The focus of the research I will eventually undertake as a graduate student will revolve around geographic and economic factors affecting populations in post-industrial American cities.   Think the decline and fall of rubber companies in Akron, Ohio and its affect on housing prices, or white flight and suburban dispersal in inner-city Detroit and its affect on the economic base, or consider the economic influence of stagnant community growth within single industry economies.  These are things I'm interested in understanding, and I find this research valuable as SO many American cities succumb to patterns such as these as a result of globalization and industrial decline in the United States.  

So, the question is, what program is the best fit for me?  Should I study Urban Geography and critically study the economic and social impact of economic decline on single industry communities, or should I study urban planning and master a tool kit to build better cities, or should I study public administration and compare and contrast methods for allocation resources to populations in post-industrial cities (person vs. place based tax distribution) to  develop a more efficient and effective economic foundation?  

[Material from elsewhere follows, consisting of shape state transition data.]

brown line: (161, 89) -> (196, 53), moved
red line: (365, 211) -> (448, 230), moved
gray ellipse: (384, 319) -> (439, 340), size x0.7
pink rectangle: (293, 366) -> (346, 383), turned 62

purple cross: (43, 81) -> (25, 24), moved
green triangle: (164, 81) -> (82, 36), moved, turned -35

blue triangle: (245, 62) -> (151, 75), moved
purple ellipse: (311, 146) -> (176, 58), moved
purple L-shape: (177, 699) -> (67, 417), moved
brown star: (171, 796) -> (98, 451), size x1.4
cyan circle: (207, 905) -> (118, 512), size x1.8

Obviously, there is a place for me within all of these disciplines.  Right now it seems the only clear decision I've made is that there are three excellent choices with no clear stand-out.  Sure, it would be awesome to think critically and investigate geographies, but it would also be excellent to be a policy genius.  Clearly, I don't know how to go about making the decision; I don't know what to do.  

Except, maybe, pretend I'm really good at boiling eggs.

Monday, August 25, 2008

stealth missions


these frames.  i have surreptitiously carried these frames out of my nana's basement over the course of the last year and a half.  every time i visit home i "clean the basement" for my grandmother and gather as many as i can fit in my suitcase without eliciting the suspicion of TSA, and bring them back to seattle.    she visited last weekend and was sort of stunned, and sort of amazed, and sort of thrilled that they were hanging on my wall.  it was weird.  

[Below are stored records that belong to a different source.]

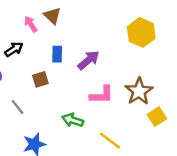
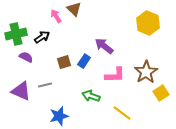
blue rectangle: (57, 54) -> (84, 61), moved, turned 32
purple arrow: (88, 60) -> (104, 46), turned -102
gray line: (17, 107) -> (45, 85), turned -64

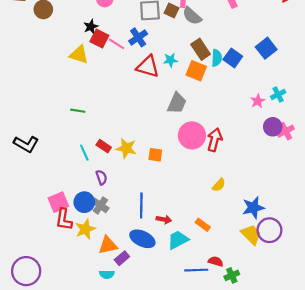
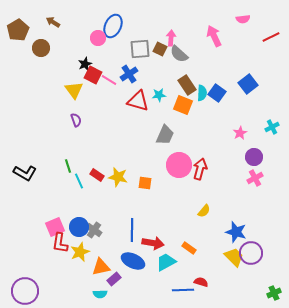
yellow triangle: (79, 55) -> (74, 90), turned 36
cyan cross: (278, 94) -> (272, 127), moved
green line: (78, 111) -> (68, 166), moved, turned 64
pink cross: (286, 131) -> (255, 178), moved
purple semicircle: (101, 177) -> (76, 120), moved
blue star: (253, 208) -> (236, 232), turned 30
red arrow: (164, 219) -> (153, 243), size x1.5
green cross: (232, 275) -> (274, 293), moved

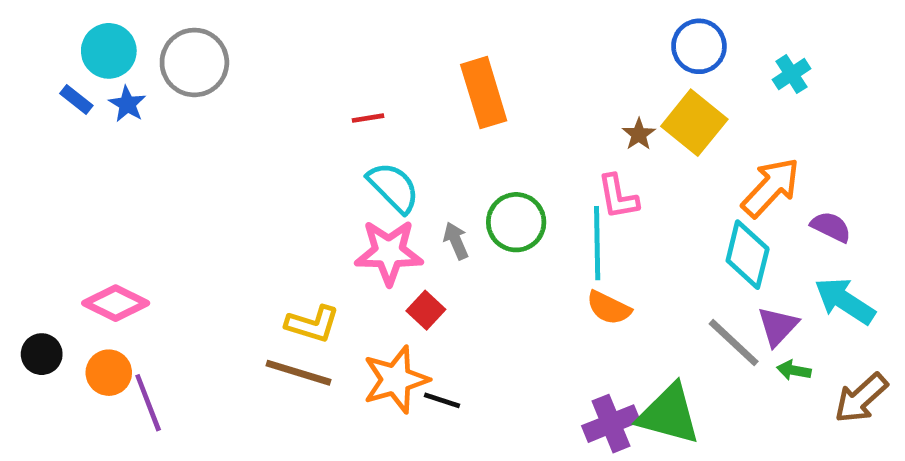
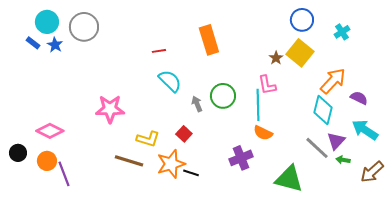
pink star: (389, 252) -> (110, 109), moved
yellow L-shape: (312, 324) -> (148, 139), moved
purple cross: (611, 424) -> (241, 158), moved

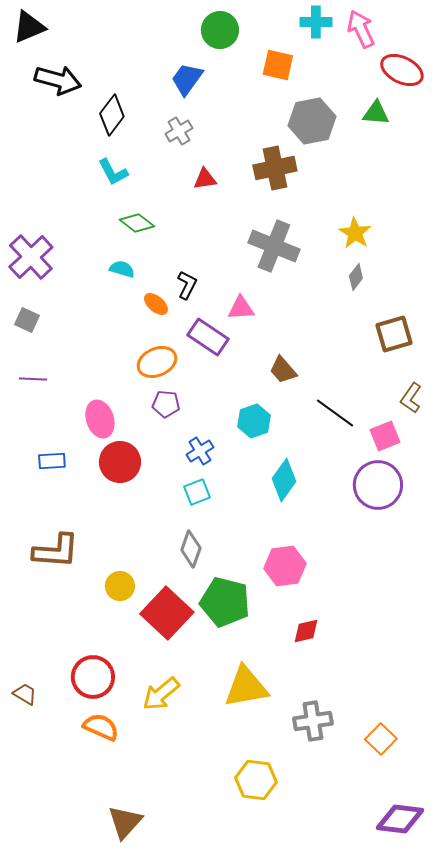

these along with a great many other things in my apartment are hers, or they were before i got my hands on them.  i usually ask in passing if i can take a few things with me when i leave, but these frames sort of just come along without permission.  she has buckets upon boxes upon baskets of them in the basement.  they sit next to old chairs, christmas ornaments, and boxes of food stowed away for a coming crisis.  these frames are part of the large collection of trinkets that i call my  joan-knacks, the things that remind me of her and her house; these objects are things that make her make sense to me.  they are the things that ensconce her walls, and her photos, and her pictures and paintings, they're the things she collects or keeps underneath her bed.  i explained the her i have in my head and why these frames are important to me.  she was sort of taken aback by the number of things i had in my apartment that looked "awfully familar," but she loved that they are part of my life now.  

as for the parasols, my love affair with parasols goes way back.  when i was little my aunt and cousin lived in the philippines.  jackie and molly would send me things from asia that they'd find in different markets.  one of my favorite gifts was a set of fantastic parasols.  petite umbrellas of dark burnished orange paper covered in ornate paintings of botany and asian characters.  i used to set them up on an old blanket in the living room while my mom watched china beach, a 1980's television show about Vietnam.  I would pretend I was in the philippines with Molly or that i too was in Vietnam.  What can i say, i have a thing for parasols.  They're part of my one childhood memory of actual imagination.  So, when aaron brought the orange one back from thailand last summer i remembered all of this and felt grateful.    

it isn't just reminiscing that i do with objects.  they just make my world make sense.  they are the small gifts given by friends, post cards from travelers, old photos curling at the edges, papers, letters, notes, measuring cups and surely gold frames and parasols.